Top of Supplied information

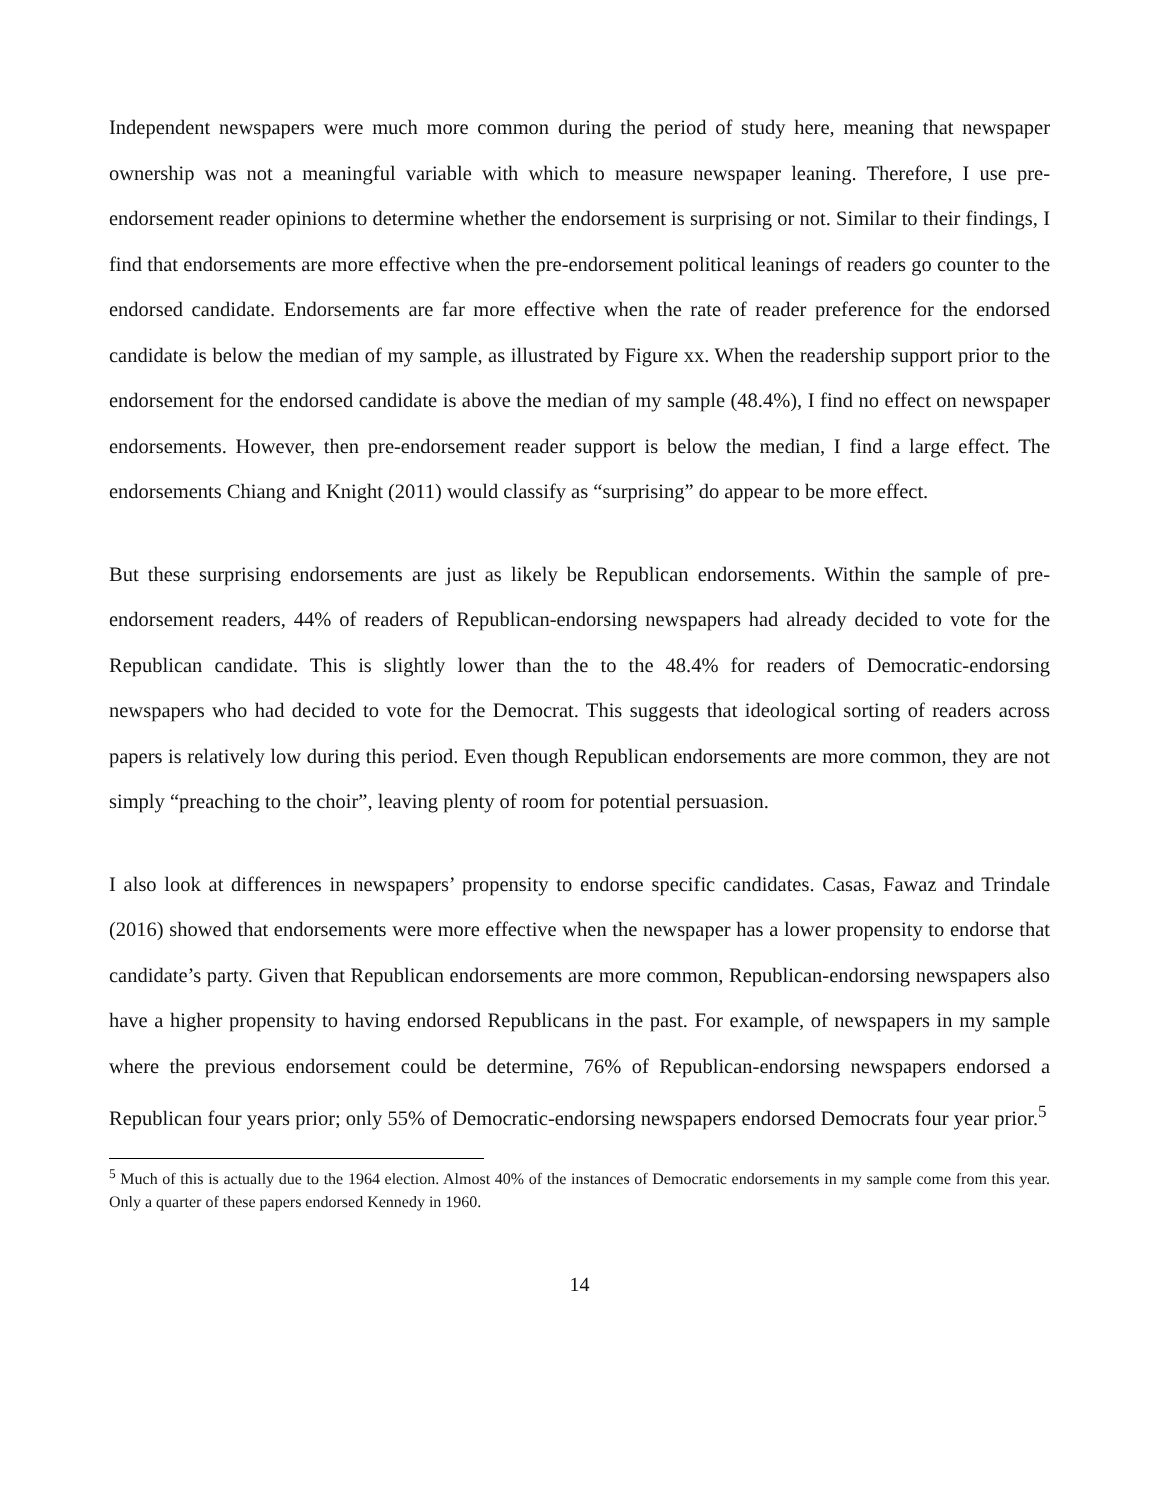Independent newspapers were much more common during the period of study here, meaning that newspaper ownership was not a meaningful variable with which to measure newspaper leaning. Therefore, I use pre-endorsement reader opinions to determine whether the endorsement is surprising or not. Similar to their findings, I find that endorsements are more effective when the pre-endorsement political leanings of readers go counter to the endorsed candidate. Endorsements are far more effective when the rate of reader preference for the endorsed candidate is below the median of my sample, as illustrated by Figure xx. When the readership support prior to the endorsement for the endorsed candidate is above the median of my sample (48.4%), I find no effect on newspaper endorsements. However, then pre-endorsement reader support is below the median, I find a large effect. The endorsements Chiang and Knight (2011) would classify as “surprising” do appear to be more effect.
But these surprising endorsements are just as likely be Republican endorsements. Within the sample of pre-endorsement readers, 44% of readers of Republican-endorsing newspapers had already decided to vote for the Republican candidate. This is slightly lower than the to the 48.4% for readers of Democratic-endorsing newspapers who had decided to vote for the Democrat. This suggests that ideological sorting of readers across papers is relatively low during this period. Even though Republican endorsements are more common, they are not simply “preaching to the choir”, leaving plenty of room for potential persuasion.
I also look at differences in newspapers’ propensity to endorse specific candidates. Casas, Fawaz and Trindale (2016) showed that endorsements were more effective when the newspaper has a lower propensity to endorse that candidate’s party. Given that Republican endorsements are more common, Republican-endorsing newspapers also have a higher propensity to having endorsed Republicans in the past. For example, of newspapers in my sample where the previous endorsement could be determine, 76% of Republican-endorsing newspapers endorsed a Republican four years prior; only 55% of Democratic-endorsing newspapers endorsed Democrats four year prior.<sup>5</sup>
<sup>5</sup> Much of this is actually due to the 1964 election. Almost 40% of the instances of Democratic endorsements in my sample come from this year. Only a quarter of these papers endorsed Kennedy in 1960.
14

Bottom of Supplied information

◆ Exercise directions ◆
Set down all of the entries exactly as they appear, but keep the images out.

◆ Response below ◆
Independent newspapers were much more common during the period of study here, meaning that newspaper ownership was not a meaningful variable with which to measure newspaper leaning. Therefore, I use pre-endorsement reader opinions to determine whether the endorsement is surprising or not. Similar to their findings, I find that endorsements are more effective when the pre-endorsement political leanings of readers go counter to the endorsed candidate. Endorsements are far more effective when the rate of reader preference for the endorsed candidate is below the median of my sample, as illustrated by Figure xx. When the readership support prior to the endorsement for the endorsed candidate is above the median of my sample (48.4%), I find no effect on newspaper endorsements. However, then pre-endorsement reader support is below the median, I find a large effect. The endorsements Chiang and Knight (2011) would classify as “surprising” do appear to be more effect.
But these surprising endorsements are just as likely be Republican endorsements. Within the sample of pre-endorsement readers, 44% of readers of Republican-endorsing newspapers had already decided to vote for the Republican candidate. This is slightly lower than the to the 48.4% for readers of Democratic-endorsing newspapers who had decided to vote for the Democrat. This suggests that ideological sorting of readers across papers is relatively low during this period. Even though Republican endorsements are more common, they are not simply “preaching to the choir”, leaving plenty of room for potential persuasion.
I also look at differences in newspapers’ propensity to endorse specific candidates. Casas, Fawaz and Trindale (2016) showed that endorsements were more effective when the newspaper has a lower propensity to endorse that candidate’s party. Given that Republican endorsements are more common, Republican-endorsing newspapers also have a higher propensity to having endorsed Republicans in the past. For example, of newspapers in my sample where the previous endorsement could be determine, 76% of Republican-endorsing newspapers endorsed a Republican four years prior; only 55% of Democratic-endorsing newspapers endorsed Democrats four year prior.<sup>5</sup>
<sup>5</sup> Much of this is actually due to the 1964 election. Almost 40% of the instances of Democratic endorsements in my sample come from this year. Only a quarter of these papers endorsed Kennedy in 1960.
14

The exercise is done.